We fear that a fact, stated by Mrs. Hill in our last number, has not been fully taken in by our readers. Writing from Marion, Ala., of her work among the children, she said, incidentally, and most of us read it without comprehending it, “The girls’ sewing-class has sent $38 to the Mendi Mission.”

The “Girls’ Sewing-Class!” “Thirty-eight Dollars!” Sunday-school workers of New England, think what that means! We venture to say there is scarce a Sunday-school connected with one of our churches in New England where the same amount of money would cost a girls’ sewing-class one-half the self-denial and labor that is represented by this $38 for the Mendi Mission. And it came from a colored girls’ sewing-class!
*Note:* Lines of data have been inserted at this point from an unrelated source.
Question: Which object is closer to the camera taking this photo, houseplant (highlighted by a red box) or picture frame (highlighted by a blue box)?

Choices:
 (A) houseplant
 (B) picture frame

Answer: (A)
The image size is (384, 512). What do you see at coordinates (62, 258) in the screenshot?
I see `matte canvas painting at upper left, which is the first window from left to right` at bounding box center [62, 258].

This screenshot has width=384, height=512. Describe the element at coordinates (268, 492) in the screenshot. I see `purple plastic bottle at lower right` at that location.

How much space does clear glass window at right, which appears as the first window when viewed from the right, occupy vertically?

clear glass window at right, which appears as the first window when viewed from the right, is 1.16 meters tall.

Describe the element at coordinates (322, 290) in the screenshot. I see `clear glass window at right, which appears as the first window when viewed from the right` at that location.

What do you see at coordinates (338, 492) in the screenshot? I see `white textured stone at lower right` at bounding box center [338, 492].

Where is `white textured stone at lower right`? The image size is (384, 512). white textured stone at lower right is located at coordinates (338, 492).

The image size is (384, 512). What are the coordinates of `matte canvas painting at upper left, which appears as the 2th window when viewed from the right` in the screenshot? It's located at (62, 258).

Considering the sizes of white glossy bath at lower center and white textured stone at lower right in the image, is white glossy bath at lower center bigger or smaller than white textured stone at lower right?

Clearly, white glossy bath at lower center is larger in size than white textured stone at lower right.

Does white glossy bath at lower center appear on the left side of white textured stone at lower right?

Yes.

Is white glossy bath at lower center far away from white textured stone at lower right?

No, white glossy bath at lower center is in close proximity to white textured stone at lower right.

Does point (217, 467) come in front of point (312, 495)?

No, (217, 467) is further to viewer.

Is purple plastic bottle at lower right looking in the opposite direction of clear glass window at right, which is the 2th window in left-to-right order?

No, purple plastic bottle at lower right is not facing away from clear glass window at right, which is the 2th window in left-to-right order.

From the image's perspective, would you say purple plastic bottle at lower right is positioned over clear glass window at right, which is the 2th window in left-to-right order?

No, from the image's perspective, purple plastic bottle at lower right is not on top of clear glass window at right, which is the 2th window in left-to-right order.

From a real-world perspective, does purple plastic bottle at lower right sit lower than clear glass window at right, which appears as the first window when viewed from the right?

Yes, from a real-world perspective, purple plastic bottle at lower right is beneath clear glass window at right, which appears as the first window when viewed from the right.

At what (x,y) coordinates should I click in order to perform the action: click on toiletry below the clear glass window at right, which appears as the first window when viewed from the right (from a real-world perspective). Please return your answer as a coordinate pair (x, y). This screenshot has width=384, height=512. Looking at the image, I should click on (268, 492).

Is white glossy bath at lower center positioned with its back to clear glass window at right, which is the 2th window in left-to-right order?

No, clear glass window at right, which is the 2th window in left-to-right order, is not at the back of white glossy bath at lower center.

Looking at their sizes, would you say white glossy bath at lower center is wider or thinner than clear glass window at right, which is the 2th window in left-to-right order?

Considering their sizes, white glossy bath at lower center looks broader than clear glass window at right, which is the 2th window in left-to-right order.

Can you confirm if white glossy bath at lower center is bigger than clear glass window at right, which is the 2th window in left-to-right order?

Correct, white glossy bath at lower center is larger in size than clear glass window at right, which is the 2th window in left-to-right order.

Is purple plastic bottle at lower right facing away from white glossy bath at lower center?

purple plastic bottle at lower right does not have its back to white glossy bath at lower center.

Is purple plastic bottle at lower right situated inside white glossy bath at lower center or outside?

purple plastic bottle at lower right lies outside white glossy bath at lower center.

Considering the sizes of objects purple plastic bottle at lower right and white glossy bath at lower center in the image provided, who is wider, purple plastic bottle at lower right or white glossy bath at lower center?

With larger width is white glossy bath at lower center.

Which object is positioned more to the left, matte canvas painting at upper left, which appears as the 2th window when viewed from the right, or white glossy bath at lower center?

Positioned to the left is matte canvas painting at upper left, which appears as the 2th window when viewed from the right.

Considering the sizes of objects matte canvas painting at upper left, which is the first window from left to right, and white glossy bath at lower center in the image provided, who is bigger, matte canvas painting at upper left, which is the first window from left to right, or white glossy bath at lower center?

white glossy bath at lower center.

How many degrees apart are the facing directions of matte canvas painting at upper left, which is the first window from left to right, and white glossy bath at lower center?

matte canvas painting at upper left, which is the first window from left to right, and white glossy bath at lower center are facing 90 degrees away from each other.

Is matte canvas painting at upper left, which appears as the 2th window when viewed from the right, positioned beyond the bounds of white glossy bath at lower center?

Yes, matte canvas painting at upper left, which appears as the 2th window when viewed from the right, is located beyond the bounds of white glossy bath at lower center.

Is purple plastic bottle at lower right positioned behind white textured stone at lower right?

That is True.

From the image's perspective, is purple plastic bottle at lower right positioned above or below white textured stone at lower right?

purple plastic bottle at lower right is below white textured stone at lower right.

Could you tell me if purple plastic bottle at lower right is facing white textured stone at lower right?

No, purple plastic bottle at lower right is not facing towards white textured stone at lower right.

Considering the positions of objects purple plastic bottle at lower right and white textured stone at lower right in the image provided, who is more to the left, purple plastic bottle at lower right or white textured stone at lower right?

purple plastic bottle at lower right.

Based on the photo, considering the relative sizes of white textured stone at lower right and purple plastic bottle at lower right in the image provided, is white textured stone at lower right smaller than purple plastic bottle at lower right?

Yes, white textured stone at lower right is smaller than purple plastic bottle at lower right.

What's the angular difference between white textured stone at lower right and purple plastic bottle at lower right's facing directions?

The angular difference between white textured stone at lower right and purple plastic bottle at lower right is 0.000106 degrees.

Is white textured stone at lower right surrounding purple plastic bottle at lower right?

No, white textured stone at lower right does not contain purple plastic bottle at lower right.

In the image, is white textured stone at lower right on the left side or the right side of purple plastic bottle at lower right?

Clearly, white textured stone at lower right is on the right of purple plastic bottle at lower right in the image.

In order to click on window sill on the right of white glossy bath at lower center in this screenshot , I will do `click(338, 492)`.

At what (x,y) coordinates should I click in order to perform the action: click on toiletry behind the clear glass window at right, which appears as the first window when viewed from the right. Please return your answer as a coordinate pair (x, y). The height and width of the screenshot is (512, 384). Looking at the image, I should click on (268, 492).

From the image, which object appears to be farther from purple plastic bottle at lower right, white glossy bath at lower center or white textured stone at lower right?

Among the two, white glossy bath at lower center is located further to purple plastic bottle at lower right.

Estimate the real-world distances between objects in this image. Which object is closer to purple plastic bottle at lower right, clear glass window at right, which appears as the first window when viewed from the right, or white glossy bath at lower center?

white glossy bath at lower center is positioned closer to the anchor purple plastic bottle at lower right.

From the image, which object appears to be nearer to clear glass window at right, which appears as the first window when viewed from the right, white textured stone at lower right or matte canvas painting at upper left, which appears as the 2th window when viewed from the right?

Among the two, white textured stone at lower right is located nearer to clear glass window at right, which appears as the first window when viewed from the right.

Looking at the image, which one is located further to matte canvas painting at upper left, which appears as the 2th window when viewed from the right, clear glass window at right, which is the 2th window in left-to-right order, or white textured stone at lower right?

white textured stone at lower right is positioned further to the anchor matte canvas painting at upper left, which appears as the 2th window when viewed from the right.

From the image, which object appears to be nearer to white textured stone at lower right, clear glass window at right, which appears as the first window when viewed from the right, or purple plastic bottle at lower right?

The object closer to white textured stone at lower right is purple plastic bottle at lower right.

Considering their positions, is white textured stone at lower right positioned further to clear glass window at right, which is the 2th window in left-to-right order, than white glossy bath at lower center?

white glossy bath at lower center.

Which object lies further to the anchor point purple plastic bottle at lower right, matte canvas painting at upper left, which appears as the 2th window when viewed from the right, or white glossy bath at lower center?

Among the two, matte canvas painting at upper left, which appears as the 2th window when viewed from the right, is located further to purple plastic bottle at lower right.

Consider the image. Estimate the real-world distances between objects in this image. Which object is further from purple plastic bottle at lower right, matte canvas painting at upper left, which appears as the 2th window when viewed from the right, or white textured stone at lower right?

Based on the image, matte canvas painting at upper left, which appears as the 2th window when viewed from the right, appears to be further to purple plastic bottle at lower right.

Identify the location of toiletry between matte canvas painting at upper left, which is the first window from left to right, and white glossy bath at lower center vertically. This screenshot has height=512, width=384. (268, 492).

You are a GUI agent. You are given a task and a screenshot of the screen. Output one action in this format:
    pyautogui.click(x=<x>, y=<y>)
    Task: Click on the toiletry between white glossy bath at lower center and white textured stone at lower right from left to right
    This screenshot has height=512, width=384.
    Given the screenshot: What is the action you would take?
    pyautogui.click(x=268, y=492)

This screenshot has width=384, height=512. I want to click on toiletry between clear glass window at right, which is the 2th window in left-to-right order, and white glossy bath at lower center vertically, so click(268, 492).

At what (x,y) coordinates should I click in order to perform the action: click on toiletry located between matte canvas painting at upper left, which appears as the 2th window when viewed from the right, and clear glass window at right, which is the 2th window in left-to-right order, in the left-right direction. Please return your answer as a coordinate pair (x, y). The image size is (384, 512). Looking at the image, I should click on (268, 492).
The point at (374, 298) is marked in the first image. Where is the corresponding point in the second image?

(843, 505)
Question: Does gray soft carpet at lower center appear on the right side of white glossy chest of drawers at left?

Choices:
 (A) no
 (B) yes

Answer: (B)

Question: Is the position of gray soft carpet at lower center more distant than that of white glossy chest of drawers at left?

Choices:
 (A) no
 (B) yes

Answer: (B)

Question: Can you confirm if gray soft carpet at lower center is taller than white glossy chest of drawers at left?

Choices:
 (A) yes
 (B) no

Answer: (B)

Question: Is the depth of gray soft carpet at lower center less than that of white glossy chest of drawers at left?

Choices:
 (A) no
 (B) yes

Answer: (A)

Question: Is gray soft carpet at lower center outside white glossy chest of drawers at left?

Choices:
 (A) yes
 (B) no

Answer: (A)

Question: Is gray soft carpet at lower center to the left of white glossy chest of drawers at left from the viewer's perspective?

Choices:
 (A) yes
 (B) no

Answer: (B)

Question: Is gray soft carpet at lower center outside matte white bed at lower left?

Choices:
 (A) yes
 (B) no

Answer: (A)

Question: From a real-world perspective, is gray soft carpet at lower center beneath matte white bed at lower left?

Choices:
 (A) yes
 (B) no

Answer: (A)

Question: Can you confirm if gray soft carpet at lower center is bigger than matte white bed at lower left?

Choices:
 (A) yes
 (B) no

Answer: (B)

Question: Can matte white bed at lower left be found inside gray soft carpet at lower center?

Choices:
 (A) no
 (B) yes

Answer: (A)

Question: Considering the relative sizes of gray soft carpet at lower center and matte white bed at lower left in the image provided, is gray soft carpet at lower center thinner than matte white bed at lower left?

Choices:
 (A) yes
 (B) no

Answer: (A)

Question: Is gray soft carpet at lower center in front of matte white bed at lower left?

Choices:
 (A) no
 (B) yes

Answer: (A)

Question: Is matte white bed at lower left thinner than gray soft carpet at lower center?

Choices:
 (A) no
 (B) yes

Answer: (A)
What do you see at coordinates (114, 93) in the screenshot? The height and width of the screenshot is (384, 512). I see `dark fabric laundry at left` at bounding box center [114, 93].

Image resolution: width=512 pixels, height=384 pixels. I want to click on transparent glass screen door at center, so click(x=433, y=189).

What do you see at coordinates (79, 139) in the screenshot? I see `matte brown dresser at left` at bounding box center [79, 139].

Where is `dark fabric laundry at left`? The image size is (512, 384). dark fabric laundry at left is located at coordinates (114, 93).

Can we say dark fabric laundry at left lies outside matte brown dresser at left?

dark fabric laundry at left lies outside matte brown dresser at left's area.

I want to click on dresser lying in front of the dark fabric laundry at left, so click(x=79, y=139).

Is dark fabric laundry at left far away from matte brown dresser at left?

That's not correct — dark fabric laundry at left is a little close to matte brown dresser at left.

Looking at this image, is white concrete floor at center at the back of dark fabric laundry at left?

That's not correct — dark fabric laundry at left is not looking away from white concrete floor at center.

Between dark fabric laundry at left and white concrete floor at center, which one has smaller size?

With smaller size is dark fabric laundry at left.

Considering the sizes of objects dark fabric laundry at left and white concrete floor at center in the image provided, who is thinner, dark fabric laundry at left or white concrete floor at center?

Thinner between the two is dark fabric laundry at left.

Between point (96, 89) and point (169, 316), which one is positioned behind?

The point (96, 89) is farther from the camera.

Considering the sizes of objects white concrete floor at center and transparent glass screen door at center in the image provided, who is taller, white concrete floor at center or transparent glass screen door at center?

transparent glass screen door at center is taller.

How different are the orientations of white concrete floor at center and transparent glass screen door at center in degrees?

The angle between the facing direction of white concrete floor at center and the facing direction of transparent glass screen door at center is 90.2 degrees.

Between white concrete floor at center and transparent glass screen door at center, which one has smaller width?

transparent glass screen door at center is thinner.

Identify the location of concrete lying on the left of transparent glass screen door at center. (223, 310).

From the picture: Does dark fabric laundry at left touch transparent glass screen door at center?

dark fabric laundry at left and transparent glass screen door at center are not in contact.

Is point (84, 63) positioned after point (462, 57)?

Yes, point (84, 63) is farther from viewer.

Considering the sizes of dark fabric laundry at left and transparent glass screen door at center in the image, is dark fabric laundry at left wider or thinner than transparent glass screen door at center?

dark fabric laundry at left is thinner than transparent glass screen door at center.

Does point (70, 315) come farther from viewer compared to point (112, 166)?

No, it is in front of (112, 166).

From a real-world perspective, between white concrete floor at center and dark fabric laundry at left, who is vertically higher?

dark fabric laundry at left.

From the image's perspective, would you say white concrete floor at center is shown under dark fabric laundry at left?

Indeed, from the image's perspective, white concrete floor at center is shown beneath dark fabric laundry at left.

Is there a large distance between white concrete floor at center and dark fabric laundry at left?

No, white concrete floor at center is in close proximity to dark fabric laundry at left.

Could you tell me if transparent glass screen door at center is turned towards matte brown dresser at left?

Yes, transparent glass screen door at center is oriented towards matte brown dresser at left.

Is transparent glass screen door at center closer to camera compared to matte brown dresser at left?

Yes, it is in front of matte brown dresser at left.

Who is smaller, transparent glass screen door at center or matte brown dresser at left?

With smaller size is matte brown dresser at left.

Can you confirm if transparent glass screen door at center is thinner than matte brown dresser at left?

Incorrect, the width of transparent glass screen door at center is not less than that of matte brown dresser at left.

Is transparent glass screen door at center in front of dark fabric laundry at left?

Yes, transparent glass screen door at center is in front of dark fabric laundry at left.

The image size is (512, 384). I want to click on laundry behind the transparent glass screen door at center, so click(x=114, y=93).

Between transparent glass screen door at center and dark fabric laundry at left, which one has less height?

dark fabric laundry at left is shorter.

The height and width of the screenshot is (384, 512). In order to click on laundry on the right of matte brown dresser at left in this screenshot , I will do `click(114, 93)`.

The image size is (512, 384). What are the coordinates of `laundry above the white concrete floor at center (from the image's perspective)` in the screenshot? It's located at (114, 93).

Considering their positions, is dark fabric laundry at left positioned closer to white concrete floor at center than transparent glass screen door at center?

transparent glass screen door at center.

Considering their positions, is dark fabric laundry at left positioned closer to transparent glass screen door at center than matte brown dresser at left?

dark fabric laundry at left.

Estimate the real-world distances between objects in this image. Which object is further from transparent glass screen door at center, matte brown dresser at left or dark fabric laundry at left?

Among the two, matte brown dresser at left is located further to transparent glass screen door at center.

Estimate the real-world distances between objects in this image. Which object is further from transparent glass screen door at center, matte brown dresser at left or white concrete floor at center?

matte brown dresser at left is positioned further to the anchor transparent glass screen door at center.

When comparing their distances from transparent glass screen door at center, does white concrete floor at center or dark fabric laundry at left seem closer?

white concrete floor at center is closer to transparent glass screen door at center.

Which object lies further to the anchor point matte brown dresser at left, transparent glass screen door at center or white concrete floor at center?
Some time since, a request came from a teacher in one of our institutions to the Sunday-school of the Second Congregational Church in Rockville, Conn., that it should raise $70 for a promising young man who, for lack of it, must leave his studies. The matter was brought before the school and laid over for consideration. On the next Sabbath, a class of young men, every one of whom was earning his own living, stated that it would assume the responsibility for the whole amount. To raise this money did not hurt them; on the contrary, it did them as much good as it did the one who received it. What if this same spirit should become epidemic in our schools!

The Sunday-school at Kenosha, Wis., when its pastor read to it President Cravath’s article in the October Missionary, entitled “What shall we do?” promptly responded by sending a check for $50. Pastors, Sunday-school superintendents and teachers, it is not a difficult thing to do, but a most easy, and as blessed as easy, to enlist your young people in this beneficent work; beneficent not alone in relation to the ignorant negroes, but to your own young people. The needs of our work are great, but the need that our Sunday-school children and young people be educated out of narrow, selfish views of life, is even more urgent. Let this double education go forward steadily and by organized effort; thus shall sower and reaper rejoice together, and it will be difficult to tell the one from the other in their mutual joy and benefit, for both are reapers of such sowing.

The Selma, Ala., Daily Times notes the fact that our Field Secretary, Dr. Roy, preached in the First Presbyterian Church of that city in the morning, and the Rev. H. S. DeForest in the evening, of a recent Sabbath, and says that more than usual interest was manifested in both services. Also, in a kindly notice of the Fifth Annual Convention of the Congregational Churches of Alabama, convened in that city, it says: “This church is doing a great work for the education and religious culture of the colored people in Alabama, and the other Southern States.”

Dr. R. S. Rust, Secretary of the M. E. Freedmen’s Aid Society, in his Twelfth Annual Report of the work of that Society, speaks with a just pride of the twenty distinctive colored schools established in the South, with an aggregate of 2,510 pupils: of these, 453 are classed as Biblical, 20 law, 60 medical, 74 collegiate, 270 academic, 1,020 normal, 242 intermediate, and 371 primary.